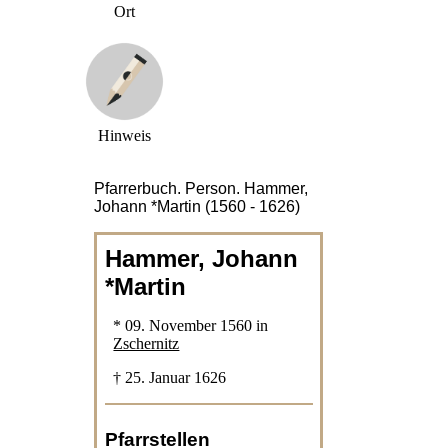
Ort
Hinweis
Pfarrerbuch. Person. Hammer,
Johann *Martin (1560 - 1626)
Hammer, Johann
*Martin
* 09. November 1560 in
Zschernitz
† 25. Januar 1626
Pfarrstellen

▶ **WORK ORDER**
Write out every line of text in the rows above with the same wording and line breaks, leaving the pictures out of your answer.

▶ **RESPONSE TO THIS EXERCISE**
Ort
Hinweis
Pfarrerbuch. Person. Hammer,
Johann *Martin (1560 - 1626)
Hammer, Johann
*Martin
* 09. November 1560 in
Zschernitz
† 25. Januar 1626
Pfarrstellen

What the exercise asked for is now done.